Materials provided START
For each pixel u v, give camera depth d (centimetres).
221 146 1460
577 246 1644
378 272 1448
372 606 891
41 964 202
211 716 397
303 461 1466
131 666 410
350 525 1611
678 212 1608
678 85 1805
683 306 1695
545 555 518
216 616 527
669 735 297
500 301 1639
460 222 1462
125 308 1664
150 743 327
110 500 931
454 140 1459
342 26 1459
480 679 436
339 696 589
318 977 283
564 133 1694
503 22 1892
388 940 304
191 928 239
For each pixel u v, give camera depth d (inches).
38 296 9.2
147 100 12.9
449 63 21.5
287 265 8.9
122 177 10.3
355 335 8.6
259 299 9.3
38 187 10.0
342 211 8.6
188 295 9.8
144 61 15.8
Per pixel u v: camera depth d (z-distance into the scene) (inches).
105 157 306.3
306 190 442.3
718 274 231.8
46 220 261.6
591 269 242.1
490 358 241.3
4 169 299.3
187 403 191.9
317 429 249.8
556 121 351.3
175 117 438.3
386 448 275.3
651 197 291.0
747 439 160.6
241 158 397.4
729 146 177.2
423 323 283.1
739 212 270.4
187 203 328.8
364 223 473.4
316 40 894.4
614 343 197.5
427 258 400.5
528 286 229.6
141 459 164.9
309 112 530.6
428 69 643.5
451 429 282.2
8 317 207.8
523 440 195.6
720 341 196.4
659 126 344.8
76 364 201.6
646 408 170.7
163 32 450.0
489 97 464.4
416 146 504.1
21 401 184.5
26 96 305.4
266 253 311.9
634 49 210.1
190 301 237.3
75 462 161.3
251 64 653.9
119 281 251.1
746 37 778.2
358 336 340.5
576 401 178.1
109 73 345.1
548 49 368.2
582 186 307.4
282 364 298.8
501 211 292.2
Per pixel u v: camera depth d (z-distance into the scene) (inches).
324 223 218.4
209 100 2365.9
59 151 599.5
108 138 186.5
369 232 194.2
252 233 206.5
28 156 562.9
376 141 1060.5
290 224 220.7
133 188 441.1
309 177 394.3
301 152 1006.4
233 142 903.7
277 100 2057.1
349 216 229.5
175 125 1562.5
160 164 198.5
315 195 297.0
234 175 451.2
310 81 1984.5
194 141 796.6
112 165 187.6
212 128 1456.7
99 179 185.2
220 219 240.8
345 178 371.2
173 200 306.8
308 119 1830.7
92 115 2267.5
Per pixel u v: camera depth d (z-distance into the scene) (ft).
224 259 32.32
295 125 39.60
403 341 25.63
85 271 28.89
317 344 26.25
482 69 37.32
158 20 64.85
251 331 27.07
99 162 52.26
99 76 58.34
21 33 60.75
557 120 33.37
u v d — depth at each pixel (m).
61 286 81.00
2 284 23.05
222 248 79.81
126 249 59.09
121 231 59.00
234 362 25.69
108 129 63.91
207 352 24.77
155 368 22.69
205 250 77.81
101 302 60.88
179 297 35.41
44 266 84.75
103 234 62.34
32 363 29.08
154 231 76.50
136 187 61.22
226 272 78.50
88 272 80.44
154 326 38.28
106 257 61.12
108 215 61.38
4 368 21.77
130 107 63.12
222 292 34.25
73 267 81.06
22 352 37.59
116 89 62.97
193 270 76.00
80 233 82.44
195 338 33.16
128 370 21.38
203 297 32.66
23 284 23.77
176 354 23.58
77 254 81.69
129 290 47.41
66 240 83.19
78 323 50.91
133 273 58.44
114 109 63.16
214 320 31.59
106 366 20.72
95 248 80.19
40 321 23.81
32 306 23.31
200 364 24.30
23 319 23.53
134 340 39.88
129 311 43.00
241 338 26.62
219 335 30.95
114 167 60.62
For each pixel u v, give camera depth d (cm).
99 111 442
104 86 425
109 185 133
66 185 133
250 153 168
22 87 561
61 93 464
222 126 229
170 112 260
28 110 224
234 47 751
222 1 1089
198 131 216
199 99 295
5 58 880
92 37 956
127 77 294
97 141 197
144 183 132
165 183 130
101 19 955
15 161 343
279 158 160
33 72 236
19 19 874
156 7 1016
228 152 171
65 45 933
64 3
Materials provided END
▸ **What is needed**: Find and copy each line of the material that holds the word "pixel".

▸ **Written response**:
For each pixel u v, give camera depth d (centimetres).
For each pixel u v, give camera depth d (inches).
Per pixel u v: camera depth d (z-distance into the scene) (inches).
Per pixel u v: camera depth d (z-distance into the scene) (inches).
Per pixel u v: camera depth d (z-distance into the scene) (ft).
u v d — depth at each pixel (m).
For each pixel u v, give camera depth d (cm).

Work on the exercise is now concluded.